YOUR INSTRUCTIONS:
Whenever the word "food" turns up in a line below, that line should be copied.

** Opening GIVEN ENTRIES block **

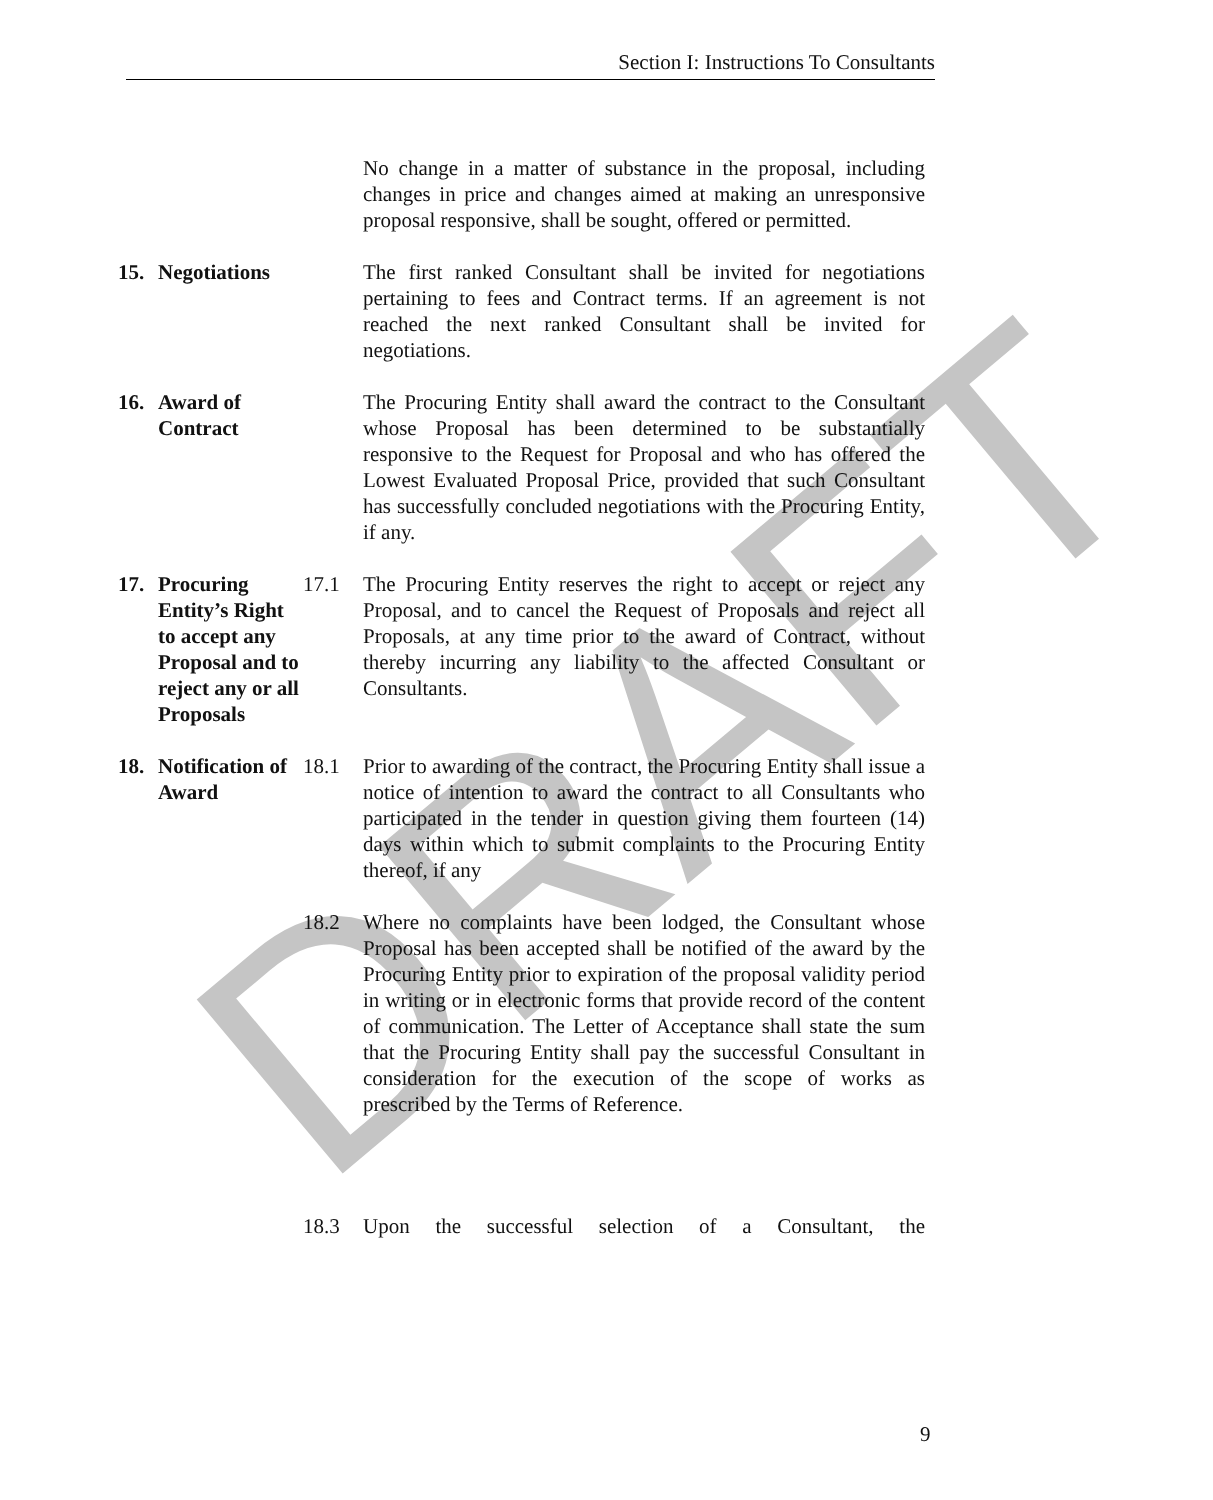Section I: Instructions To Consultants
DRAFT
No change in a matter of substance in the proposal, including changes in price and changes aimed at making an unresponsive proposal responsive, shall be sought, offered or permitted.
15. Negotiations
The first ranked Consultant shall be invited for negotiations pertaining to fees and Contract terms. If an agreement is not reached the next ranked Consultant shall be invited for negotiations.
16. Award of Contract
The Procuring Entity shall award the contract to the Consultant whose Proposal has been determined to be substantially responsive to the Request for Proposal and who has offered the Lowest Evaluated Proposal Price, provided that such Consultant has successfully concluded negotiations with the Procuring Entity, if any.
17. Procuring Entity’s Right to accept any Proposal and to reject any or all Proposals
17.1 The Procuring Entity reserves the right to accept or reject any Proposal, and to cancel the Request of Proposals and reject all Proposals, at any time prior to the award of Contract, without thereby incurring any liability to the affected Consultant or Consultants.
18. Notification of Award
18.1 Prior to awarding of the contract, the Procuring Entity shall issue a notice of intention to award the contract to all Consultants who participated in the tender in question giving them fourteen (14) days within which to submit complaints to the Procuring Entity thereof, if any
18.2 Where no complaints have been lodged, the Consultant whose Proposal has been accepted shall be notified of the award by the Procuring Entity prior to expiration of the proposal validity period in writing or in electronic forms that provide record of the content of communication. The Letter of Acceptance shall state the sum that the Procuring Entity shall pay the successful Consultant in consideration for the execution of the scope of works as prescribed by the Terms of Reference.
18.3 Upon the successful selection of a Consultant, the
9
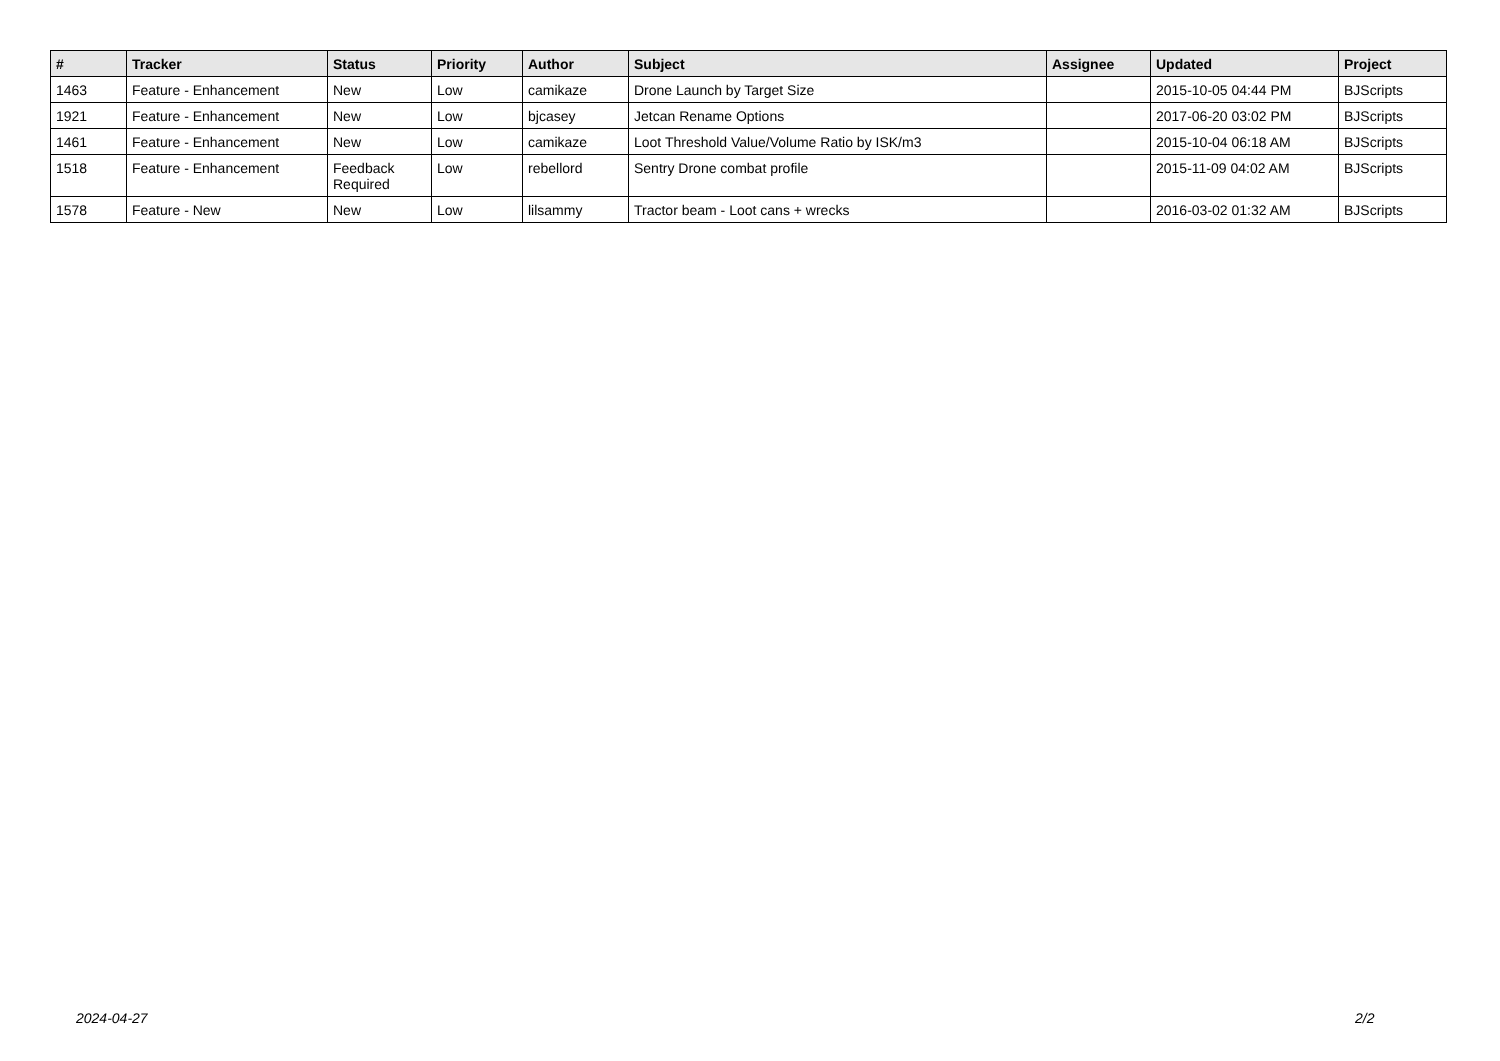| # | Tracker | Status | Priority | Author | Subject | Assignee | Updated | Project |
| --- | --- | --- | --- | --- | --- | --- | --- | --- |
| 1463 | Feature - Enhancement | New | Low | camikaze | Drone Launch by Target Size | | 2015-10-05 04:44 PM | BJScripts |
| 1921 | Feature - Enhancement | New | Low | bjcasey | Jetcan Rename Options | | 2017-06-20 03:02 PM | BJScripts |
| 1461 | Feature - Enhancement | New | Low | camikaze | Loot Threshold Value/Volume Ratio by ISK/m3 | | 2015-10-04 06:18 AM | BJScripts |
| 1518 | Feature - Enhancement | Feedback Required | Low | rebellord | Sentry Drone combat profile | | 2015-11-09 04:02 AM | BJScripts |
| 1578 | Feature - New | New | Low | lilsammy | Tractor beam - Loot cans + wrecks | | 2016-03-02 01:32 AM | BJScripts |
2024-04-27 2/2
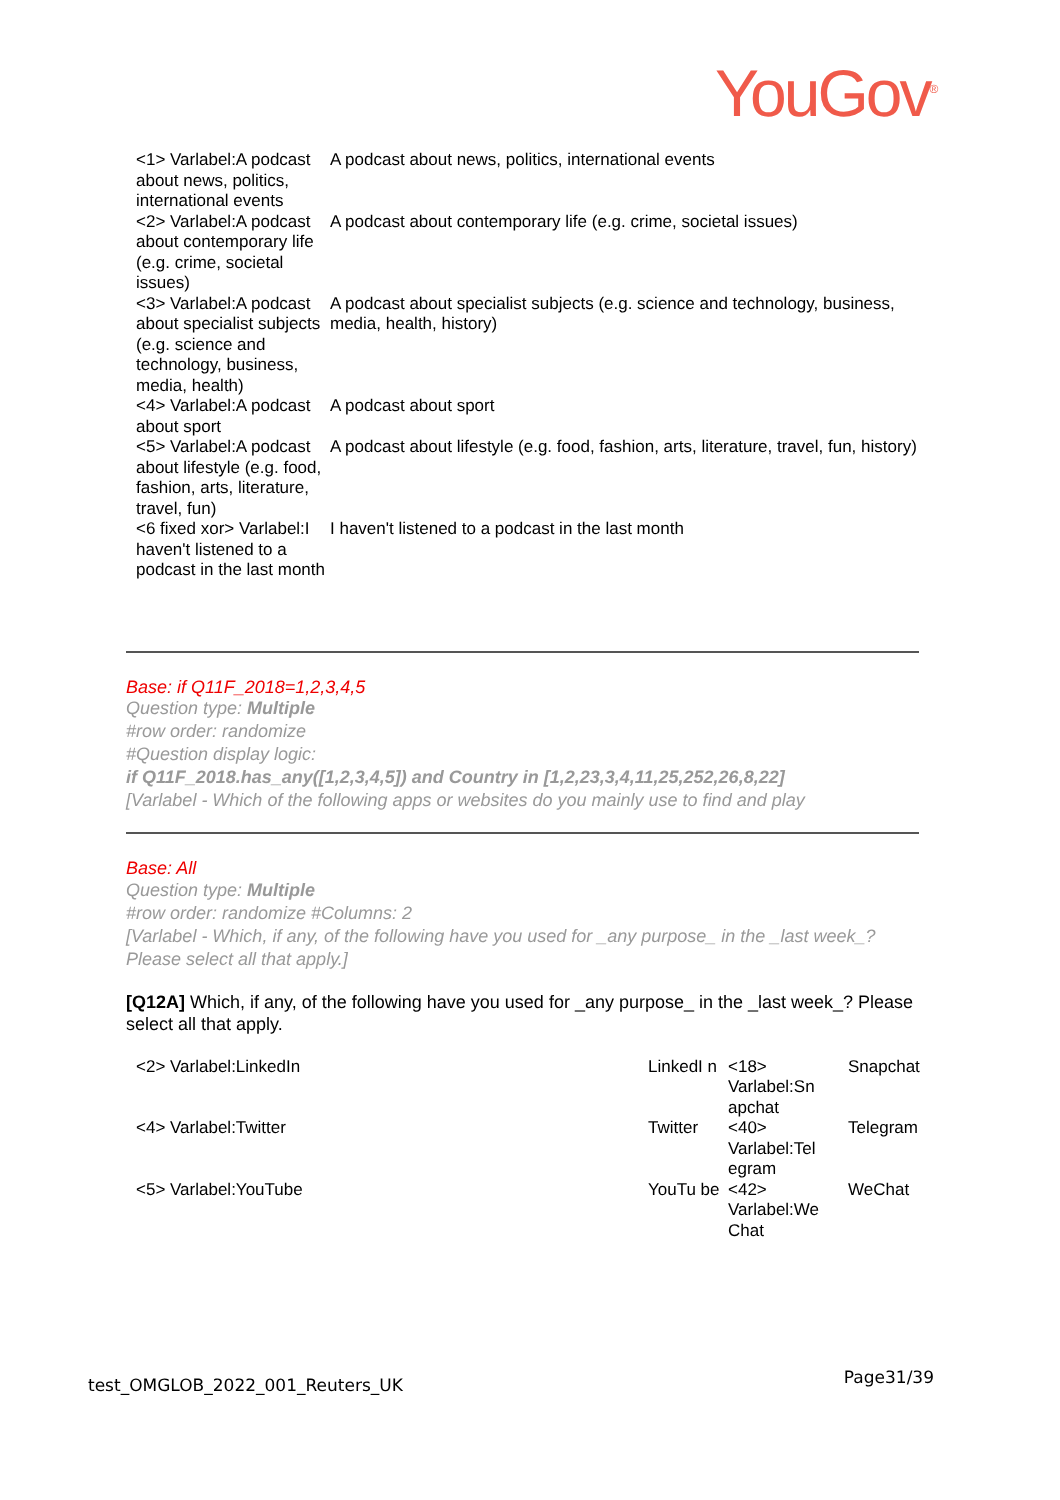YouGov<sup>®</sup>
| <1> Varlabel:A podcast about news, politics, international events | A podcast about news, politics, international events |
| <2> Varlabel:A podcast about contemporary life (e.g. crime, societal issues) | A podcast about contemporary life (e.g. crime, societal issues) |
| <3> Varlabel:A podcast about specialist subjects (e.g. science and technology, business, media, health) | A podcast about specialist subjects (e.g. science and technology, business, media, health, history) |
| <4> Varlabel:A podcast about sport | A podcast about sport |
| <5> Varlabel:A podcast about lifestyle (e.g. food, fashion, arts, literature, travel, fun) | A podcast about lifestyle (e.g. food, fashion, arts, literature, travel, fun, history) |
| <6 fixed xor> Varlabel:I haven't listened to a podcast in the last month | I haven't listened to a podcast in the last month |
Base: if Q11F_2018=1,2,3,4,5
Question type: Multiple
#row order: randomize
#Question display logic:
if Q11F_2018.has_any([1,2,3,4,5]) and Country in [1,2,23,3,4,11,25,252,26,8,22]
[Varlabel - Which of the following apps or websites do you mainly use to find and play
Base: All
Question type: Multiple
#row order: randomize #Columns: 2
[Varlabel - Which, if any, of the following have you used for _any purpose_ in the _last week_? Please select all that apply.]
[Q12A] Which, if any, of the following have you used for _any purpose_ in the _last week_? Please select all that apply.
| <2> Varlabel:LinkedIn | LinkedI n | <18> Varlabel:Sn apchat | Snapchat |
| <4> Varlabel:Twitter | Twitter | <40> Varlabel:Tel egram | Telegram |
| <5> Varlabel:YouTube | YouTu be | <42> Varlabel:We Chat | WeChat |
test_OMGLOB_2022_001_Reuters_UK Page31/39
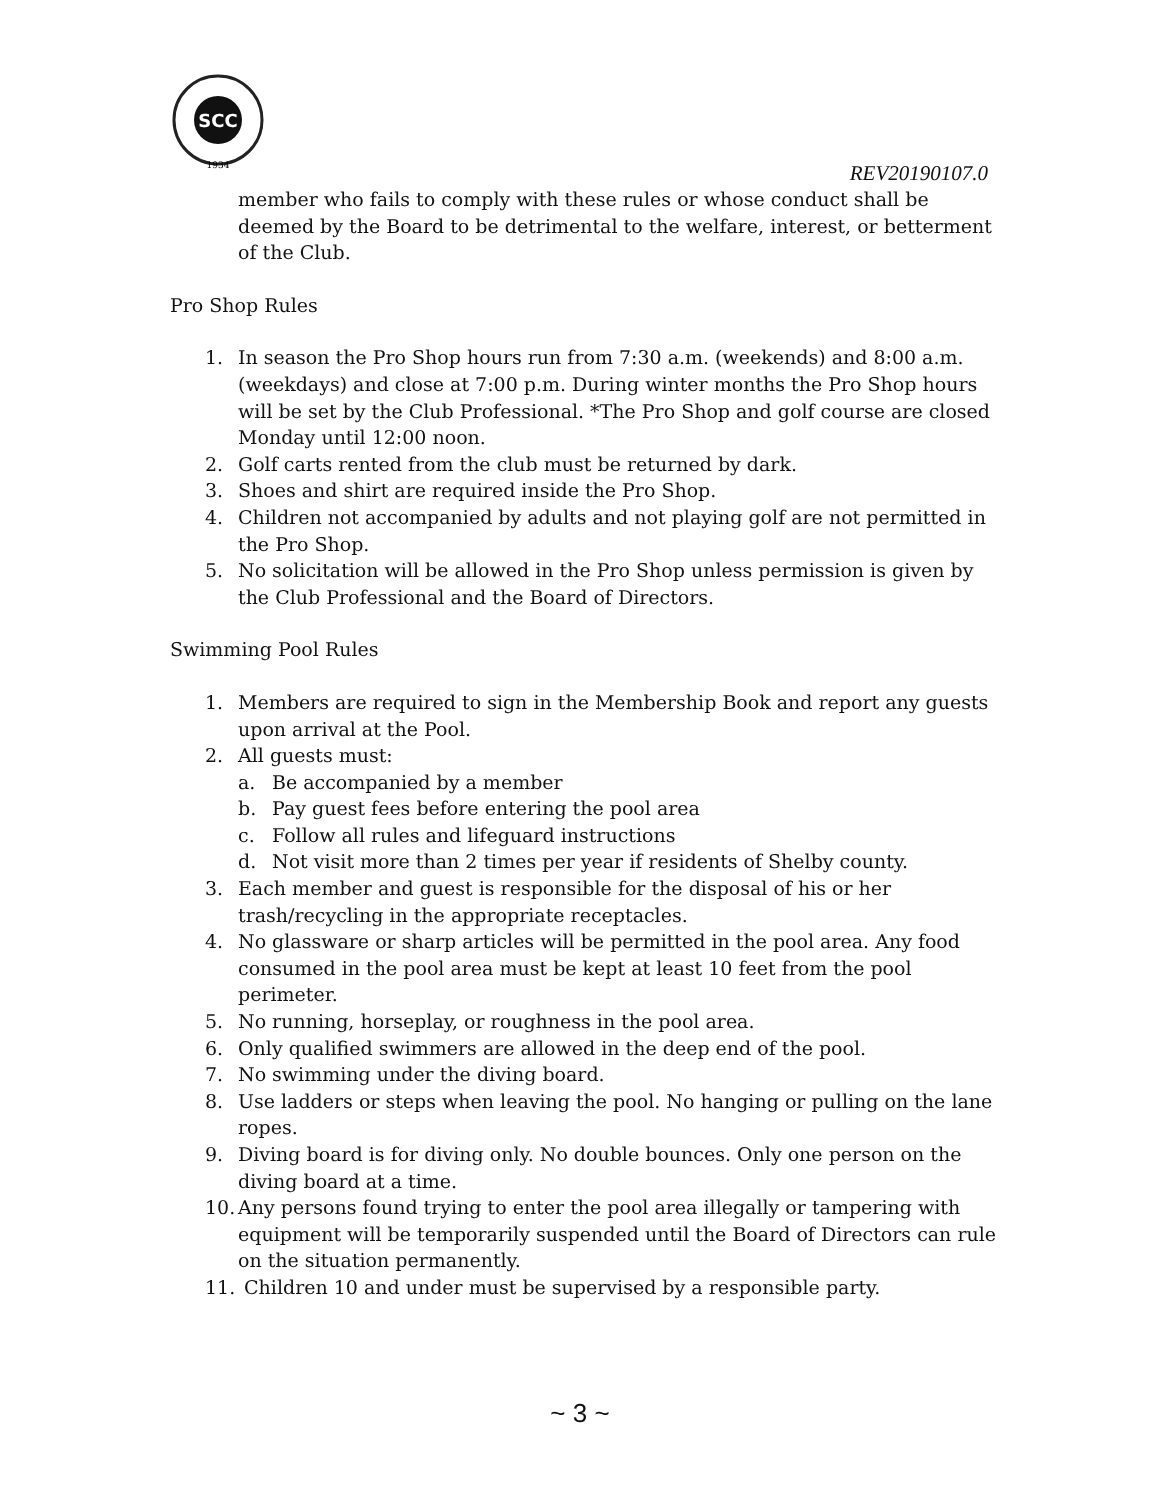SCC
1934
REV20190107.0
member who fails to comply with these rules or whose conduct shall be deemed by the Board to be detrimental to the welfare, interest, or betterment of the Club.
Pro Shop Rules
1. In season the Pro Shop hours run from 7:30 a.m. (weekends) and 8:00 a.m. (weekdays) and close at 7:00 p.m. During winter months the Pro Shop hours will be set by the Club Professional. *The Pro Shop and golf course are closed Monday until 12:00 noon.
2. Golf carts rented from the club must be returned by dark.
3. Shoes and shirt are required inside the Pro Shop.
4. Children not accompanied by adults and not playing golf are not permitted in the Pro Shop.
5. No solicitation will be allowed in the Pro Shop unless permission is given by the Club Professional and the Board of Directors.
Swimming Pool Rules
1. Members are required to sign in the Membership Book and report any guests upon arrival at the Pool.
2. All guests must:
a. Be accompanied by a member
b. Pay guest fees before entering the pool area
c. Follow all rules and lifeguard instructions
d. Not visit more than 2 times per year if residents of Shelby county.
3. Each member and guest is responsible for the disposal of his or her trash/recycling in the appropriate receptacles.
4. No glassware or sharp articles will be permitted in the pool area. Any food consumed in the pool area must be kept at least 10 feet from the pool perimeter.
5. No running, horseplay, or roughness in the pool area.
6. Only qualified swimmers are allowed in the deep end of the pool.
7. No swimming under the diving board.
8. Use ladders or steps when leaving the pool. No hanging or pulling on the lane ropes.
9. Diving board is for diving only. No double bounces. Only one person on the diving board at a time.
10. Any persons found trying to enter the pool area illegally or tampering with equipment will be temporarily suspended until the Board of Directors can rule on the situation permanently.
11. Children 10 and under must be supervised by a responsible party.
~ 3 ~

** Closing GIVEN ENTRIES block **

OUTPUT:
| <5> Varlabel:A podcast about lifestyle (e.g. food, fashion, arts, literature, travel, fun) | A podcast about lifestyle (e.g. food, fashion, arts, literature, travel, fun, history) |
4. No glassware or sharp articles will be permitted in the pool area. Any food consumed in the pool area must be kept at least 10 feet from the pool perimeter.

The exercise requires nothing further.